:: What to produce ::
Below are the entries to retype; reproduce each one exactly.

Extracted page text data:
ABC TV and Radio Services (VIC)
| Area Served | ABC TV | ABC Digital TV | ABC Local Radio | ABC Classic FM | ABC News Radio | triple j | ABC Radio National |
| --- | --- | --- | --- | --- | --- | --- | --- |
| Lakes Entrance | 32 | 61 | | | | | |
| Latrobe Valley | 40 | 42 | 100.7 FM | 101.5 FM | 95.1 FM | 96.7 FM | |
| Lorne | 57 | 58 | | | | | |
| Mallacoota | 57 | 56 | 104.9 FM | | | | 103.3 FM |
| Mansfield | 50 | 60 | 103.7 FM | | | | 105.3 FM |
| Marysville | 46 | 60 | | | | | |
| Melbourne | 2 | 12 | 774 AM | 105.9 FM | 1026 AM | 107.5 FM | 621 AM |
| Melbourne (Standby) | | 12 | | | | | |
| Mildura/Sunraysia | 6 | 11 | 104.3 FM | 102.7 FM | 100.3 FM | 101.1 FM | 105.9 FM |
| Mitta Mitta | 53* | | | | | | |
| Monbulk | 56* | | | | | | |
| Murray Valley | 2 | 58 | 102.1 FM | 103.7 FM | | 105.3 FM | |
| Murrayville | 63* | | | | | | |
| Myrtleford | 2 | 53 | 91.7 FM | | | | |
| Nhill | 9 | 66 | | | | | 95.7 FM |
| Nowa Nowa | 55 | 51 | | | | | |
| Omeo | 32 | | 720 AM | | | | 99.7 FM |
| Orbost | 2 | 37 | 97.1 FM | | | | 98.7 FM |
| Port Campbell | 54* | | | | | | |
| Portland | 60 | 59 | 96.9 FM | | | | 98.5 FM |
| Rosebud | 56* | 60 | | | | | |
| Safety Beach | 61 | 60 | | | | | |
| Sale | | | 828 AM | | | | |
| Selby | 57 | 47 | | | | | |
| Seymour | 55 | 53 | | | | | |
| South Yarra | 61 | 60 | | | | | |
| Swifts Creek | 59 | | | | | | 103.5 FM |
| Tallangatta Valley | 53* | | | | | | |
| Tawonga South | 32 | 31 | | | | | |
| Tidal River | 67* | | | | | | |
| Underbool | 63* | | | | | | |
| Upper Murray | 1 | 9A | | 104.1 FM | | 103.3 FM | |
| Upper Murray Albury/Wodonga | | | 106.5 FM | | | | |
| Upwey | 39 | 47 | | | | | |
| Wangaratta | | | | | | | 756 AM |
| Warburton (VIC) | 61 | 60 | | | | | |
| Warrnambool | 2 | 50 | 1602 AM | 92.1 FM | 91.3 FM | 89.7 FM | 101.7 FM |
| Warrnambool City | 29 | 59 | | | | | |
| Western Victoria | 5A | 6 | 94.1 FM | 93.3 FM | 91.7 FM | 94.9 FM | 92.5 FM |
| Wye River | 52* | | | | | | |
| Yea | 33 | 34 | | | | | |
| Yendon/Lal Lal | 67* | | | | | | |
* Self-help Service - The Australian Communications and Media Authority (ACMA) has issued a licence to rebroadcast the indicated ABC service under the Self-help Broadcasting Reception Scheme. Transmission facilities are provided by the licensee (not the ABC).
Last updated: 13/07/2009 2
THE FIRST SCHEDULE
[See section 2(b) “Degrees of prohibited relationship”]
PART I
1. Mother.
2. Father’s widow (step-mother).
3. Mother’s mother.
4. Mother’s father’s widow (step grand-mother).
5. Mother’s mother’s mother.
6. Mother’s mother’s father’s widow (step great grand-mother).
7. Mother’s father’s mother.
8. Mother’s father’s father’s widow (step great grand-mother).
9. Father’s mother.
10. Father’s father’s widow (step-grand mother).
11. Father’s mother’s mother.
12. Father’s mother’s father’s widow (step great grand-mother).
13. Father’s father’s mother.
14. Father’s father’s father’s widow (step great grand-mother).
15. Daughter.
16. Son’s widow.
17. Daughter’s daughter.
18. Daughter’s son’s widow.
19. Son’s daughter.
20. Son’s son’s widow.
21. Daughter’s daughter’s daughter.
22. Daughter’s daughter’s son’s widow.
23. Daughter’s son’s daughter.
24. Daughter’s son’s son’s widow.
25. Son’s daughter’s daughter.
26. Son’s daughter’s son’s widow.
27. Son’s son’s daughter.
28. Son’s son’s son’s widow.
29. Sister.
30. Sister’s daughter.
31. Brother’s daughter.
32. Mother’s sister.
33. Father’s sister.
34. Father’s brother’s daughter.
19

:: Result of the task ::
ABC TV and Radio Services (VIC)
| Area Served | ABC TV | ABC Digital TV | ABC Local Radio | ABC Classic FM | ABC News Radio | triple j | ABC Radio National |
| --- | --- | --- | --- | --- | --- | --- | --- |
| Lakes Entrance | 32 | 61 | | | | | |
| Latrobe Valley | 40 | 42 | 100.7 FM | 101.5 FM | 95.1 FM | 96.7 FM | |
| Lorne | 57 | 58 | | | | | |
| Mallacoota | 57 | 56 | 104.9 FM | | | | 103.3 FM |
| Mansfield | 50 | 60 | 103.7 FM | | | | 105.3 FM |
| Marysville | 46 | 60 | | | | | |
| Melbourne | 2 | 12 | 774 AM | 105.9 FM | 1026 AM | 107.5 FM | 621 AM |
| Melbourne (Standby) | | 12 | | | | | |
| Mildura/Sunraysia | 6 | 11 | 104.3 FM | 102.7 FM | 100.3 FM | 101.1 FM | 105.9 FM |
| Mitta Mitta | 53* | | | | | | |
| Monbulk | 56* | | | | | | |
| Murray Valley | 2 | 58 | 102.1 FM | 103.7 FM | | 105.3 FM | |
| Murrayville | 63* | | | | | | |
| Myrtleford | 2 | 53 | 91.7 FM | | | | |
| Nhill | 9 | 66 | | | | | 95.7 FM |
| Nowa Nowa | 55 | 51 | | | | | |
| Omeo | 32 | | 720 AM | | | | 99.7 FM |
| Orbost | 2 | 37 | 97.1 FM | | | | 98.7 FM |
| Port Campbell | 54* | | | | | | |
| Portland | 60 | 59 | 96.9 FM | | | | 98.5 FM |
| Rosebud | 56* | 60 | | | | | |
| Safety Beach | 61 | 60 | | | | | |
| Sale | | | 828 AM | | | | |
| Selby | 57 | 47 | | | | | |
| Seymour | 55 | 53 | | | | | |
| South Yarra | 61 | 60 | | | | | |
| Swifts Creek | 59 | | | | | | 103.5 FM |
| Tallangatta Valley | 53* | | | | | | |
| Tawonga South | 32 | 31 | | | | | |
| Tidal River | 67* | | | | | | |
| Underbool | 63* | | | | | | |
| Upper Murray | 1 | 9A | | 104.1 FM | | 103.3 FM | |
| Upper Murray Albury/Wodonga | | | 106.5 FM | | | | |
| Upwey | 39 | 47 | | | | | |
| Wangaratta | | | | | | | 756 AM |
| Warburton (VIC) | 61 | 60 | | | | | |
| Warrnambool | 2 | 50 | 1602 AM | 92.1 FM | 91.3 FM | 89.7 FM | 101.7 FM |
| Warrnambool City | 29 | 59 | | | | | |
| Western Victoria | 5A | 6 | 94.1 FM | 93.3 FM | 91.7 FM | 94.9 FM | 92.5 FM |
| Wye River | 52* | | | | | | |
| Yea | 33 | 34 | | | | | |
| Yendon/Lal Lal | 67* | | | | | | |
* Self-help Service - The Australian Communications and Media Authority (ACMA) has issued a licence to rebroadcast the indicated ABC service under the Self-help Broadcasting Reception Scheme. Transmission facilities are provided by the licensee (not the ABC).
Last updated: 13/07/2009 2
THE FIRST SCHEDULE
[See section 2(b) “Degrees of prohibited relationship”]
PART I
1. Mother.
2. Father’s widow (step-mother).
3. Mother’s mother.
4. Mother’s father’s widow (step grand-mother).
5. Mother’s mother’s mother.
6. Mother’s mother’s father’s widow (step great grand-mother).
7. Mother’s father’s mother.
8. Mother’s father’s father’s widow (step great grand-mother).
9. Father’s mother.
10. Father’s father’s widow (step-grand mother).
11. Father’s mother’s mother.
12. Father’s mother’s father’s widow (step great grand-mother).
13. Father’s father’s mother.
14. Father’s father’s father’s widow (step great grand-mother).
15. Daughter.
16. Son’s widow.
17. Daughter’s daughter.
18. Daughter’s son’s widow.
19. Son’s daughter.
20. Son’s son’s widow.
21. Daughter’s daughter’s daughter.
22. Daughter’s daughter’s son’s widow.
23. Daughter’s son’s daughter.
24. Daughter’s son’s son’s widow.
25. Son’s daughter’s daughter.
26. Son’s daughter’s son’s widow.
27. Son’s son’s daughter.
28. Son’s son’s son’s widow.
29. Sister.
30. Sister’s daughter.
31. Brother’s daughter.
32. Mother’s sister.
33. Father’s sister.
34. Father’s brother’s daughter.
19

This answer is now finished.